At least three and possibly six pandemics struck Europe in the eighteenth century, and at least four struck in the nineteenth century. In 1847 and 1848 in London, more people died from influenza than died of cholera during the great cholera epidemic of 1832. And in 1889 and 1890, a great and violent worldwide pandemic—although nothing that even approached 1918 in violence—struck again. In the twentieth century, three pandemics struck. Each was caused by an antigen shift, by radical changes in either the hemagglutinin or the neuraminidase antigens, or both, or by changes in some other gene or genes.
Influenza pandemics generally infect from 15 to 40 percent of a population; any influenza virus infecting that many people and killing a significant percentage would be beyond a nightmare. In recent years public health authorities have at least twice identified a new virus infecting humans but successfully prevented it from adapting to man. To prevent the 1997 Hong Kong virus, which killed six of eighteen people infected, from adapting to people, public health authorities had every single chicken then in Hong Kong, 1.2 million of them, slaughtered. (The action did not wipe out this H5N1 virus. It survives in chickens and in 2003 it infected two more people, killing one. A vaccine for this particular virus has been developed, although it has not been stockpiled.)
An even greater slaughter of animals occurred in the spring of 2003 when a new H7N7 virus appeared in poultry farms in the Netherlands, Belgium, and Germany.

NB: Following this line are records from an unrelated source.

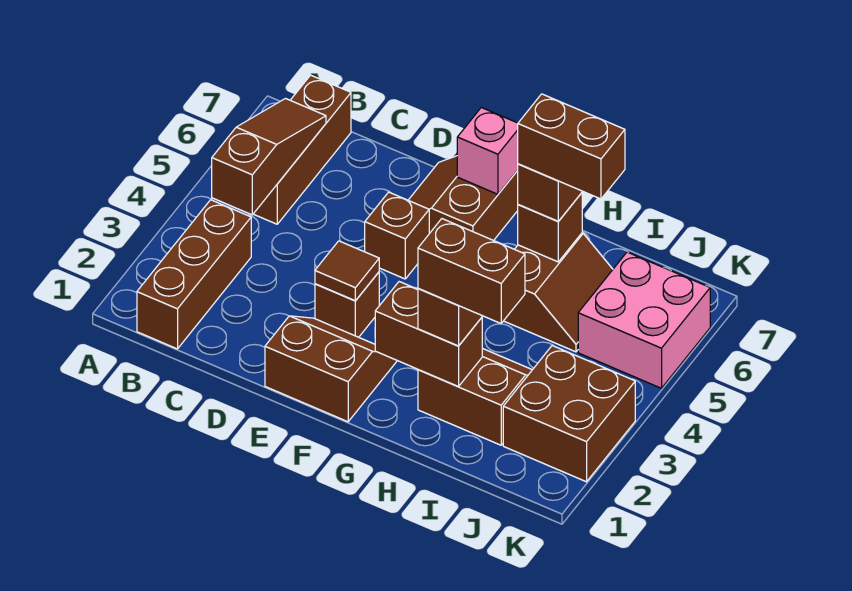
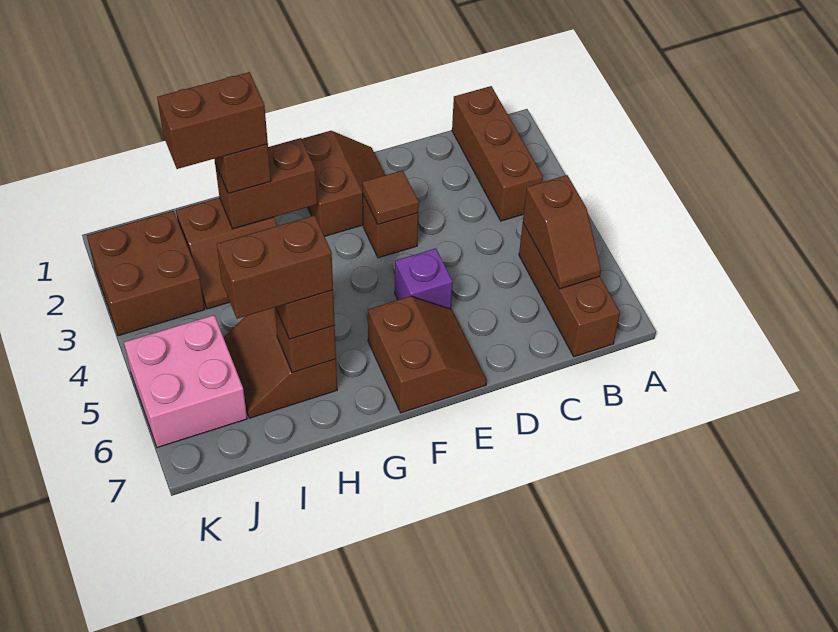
brown slope B4:B6 level 2 top 4 -> brown slope B5:B6 level 2 top 5
brown slope E1:F2 level 1 top 1 -> brown slope E1:F2 level 1 top F
brown brick E5 level 1 -> purple brick E5 level 1
pink brick F7 level 2 -> none

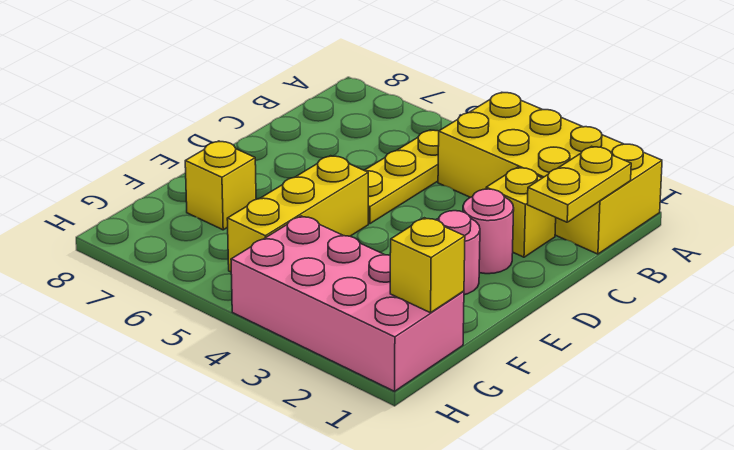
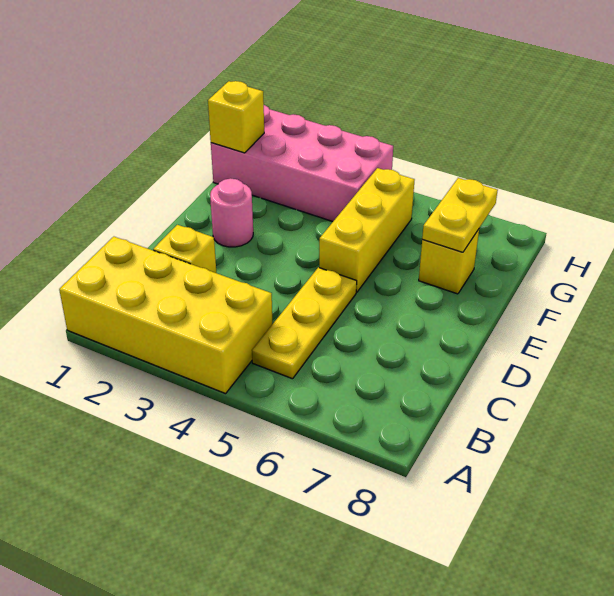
yellow plate B1:C1 level 2 -> yellow plate F7:G7 level 2
pink round brick D2 level 1 -> none

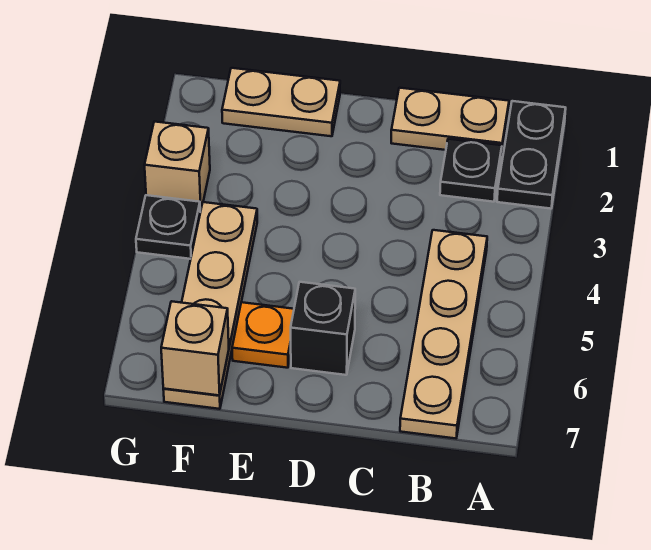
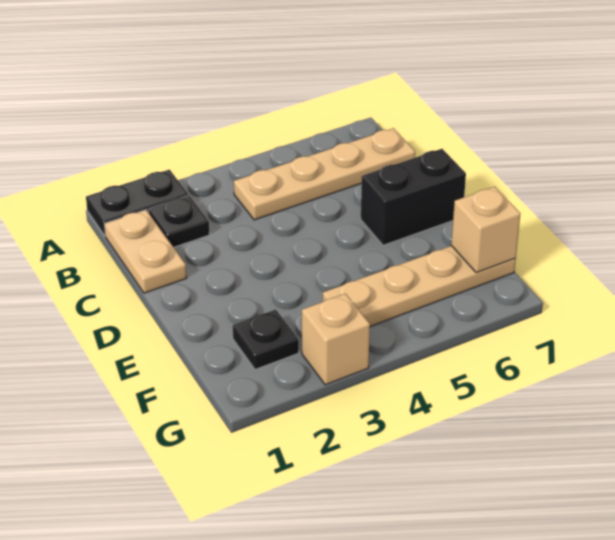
black brick D6 level 1 -> black brick D6:D7 level 1
tan plate E1:F1 level 1 -> none
orange plate E6 level 1 -> none
black plate G4 level 1 -> black plate F2 level 1

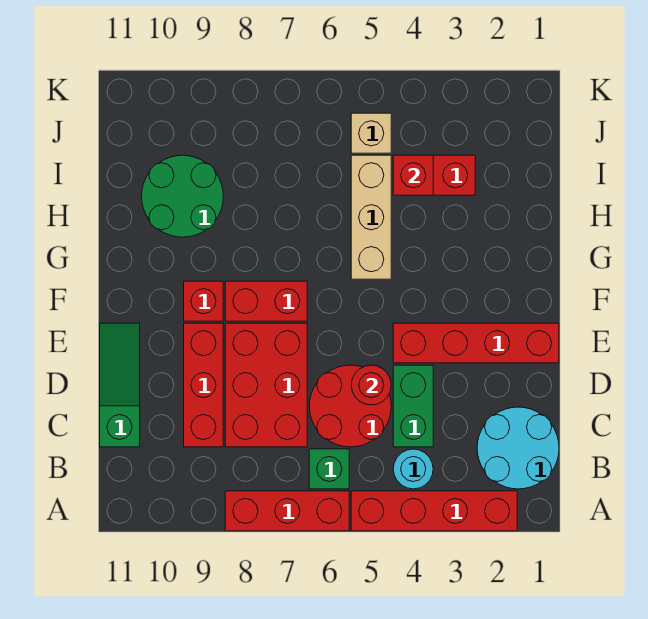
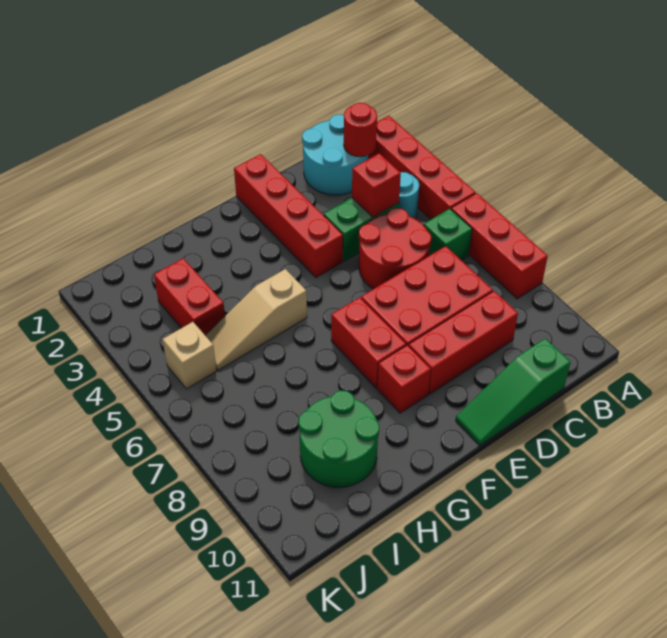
red round brick D5 level 2 -> red round brick B2 level 2
tan brick G5:I5 level 1 -> tan slope G5:I5 level 1 top G
red brick I4 level 2 -> red brick C4 level 2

This virus infected eighty-three people and killed one, and it also infected pigs. So public health authorities killed nearly thirty million poultry and some swine.

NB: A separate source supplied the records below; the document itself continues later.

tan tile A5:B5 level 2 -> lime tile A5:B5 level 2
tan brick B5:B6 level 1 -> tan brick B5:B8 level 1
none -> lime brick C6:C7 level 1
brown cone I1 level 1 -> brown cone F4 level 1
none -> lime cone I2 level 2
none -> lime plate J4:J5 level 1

This costly and dreadful slaughter was done to prevent what happened in 1918. It was done to stop either of these influenza viruses from adapting to, and killing, man.
One more thing makes influenza unusual. When a new influenza virus emerges, it is highly competitive, even cannibalistic. It usually drives older types into extinction. This happens because infection stimulates the body’s immune system to generate all its defenses against all influenza viruses to which the body has ever been exposed. When older viruses attempt to infect someone, they cannot gain a foothold. They cease replicating. They die out. So, unlike practically every other known virus, only one type—one swarm or quasi species—of influenza virus dominates at any given time. This itself helps prepare the way for a new pandemic, since the more time passes the fewer people’s immune systems will recognize other antigens.
Not all pandemics are lethal. Antigen shift guarantees that the new virus will infect huge numbers of people, but it does not guarantee that it will kill large numbers. The twentieth century saw three pandemics.
The most recent new virus attacked in 1968, when the H3N2 “Hong Kong flu” spread worldwide with high morbidity but very low mortality—that is, it made many sick, but killed few. The “Asian flu,” an H2N2 virus, came in 1957; while nothing like 1918, this was still a violent pandemic. Then of course there was the H1N1 virus of 1918, the virus that created its own killing fields.